Extract every line in the records below that contains the word "Гагарина", and copy each such line in full.

*** MATERIAL FOR THIS TASK ***

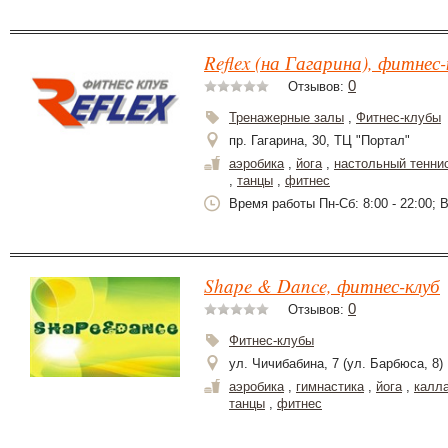
Reflex (на Гагарина), фитнес-
0
Отзывов:
Тренажерные залы
,
Фитнес-клубы
пр. Гагарина, 30, ТЦ "Портал"
аэробика
,
йога
,
настольный тенни
,
танцы
,
фитнес
Время работы Пн-Сб: 8:00 - 22:00; Вс
Shape & Dance, фитнес-клуб
0
Отзывов:
Фитнес-клубы
ул. Чичибабина, 7 (ул. Барбюса, 8)
аэробика
,
гимнастика
,
йога
,
калл
танцы
,
фитнес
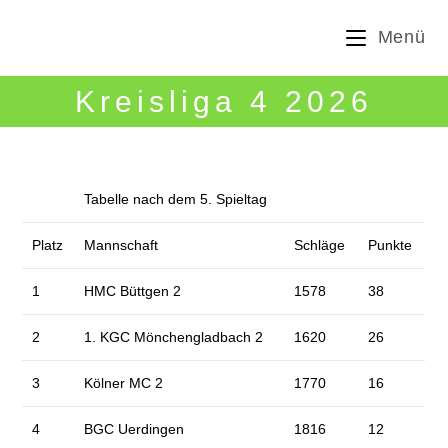
Zum
Menü
Inhalt
springen
Kreisliga 4 2026
Tabelle nach dem 5. Spieltag
Platz
Mannschaft
Schläge
Punkte
1
HMC Büttgen 2
1578
38
2
1. KGC Mönchengladbach 2
1620
26
3
Kölner MC 2
1770
16
4
BGC Uerdingen
1816
12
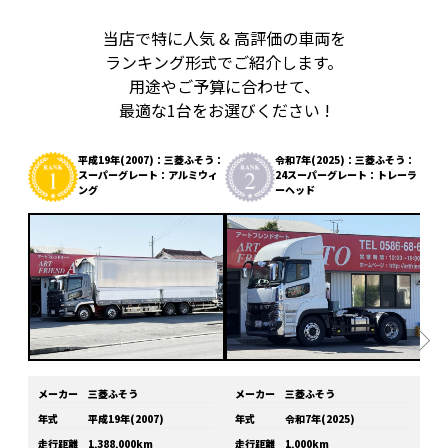
当店で特に人気 & 高評価の車両を
ランキング形式でご紹介します。
用途やご予算に合わせて、
最適な1台をお選びください !
平成19年(2007)：三菱ふそう：
令和7年(2025)：三菱ふそう：
スーパーグレート：アルミウィ
24スーパーグレート：トレーラ
ング
ーヘッド
メーカー
三菱ふそう
メーカー
三菱ふそう
メ
年式
平成19年(2007)
年式
令和7年(2025)
年
走行距離
1,388,000km
走行距離
1,000km
走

*** End of MATERIAL FOR THIS TASK ***

• **YOUR RESPONSE**
Reflex (на Гагарина), фитнес-
пр. Гагарина, 30, ТЦ "Портал"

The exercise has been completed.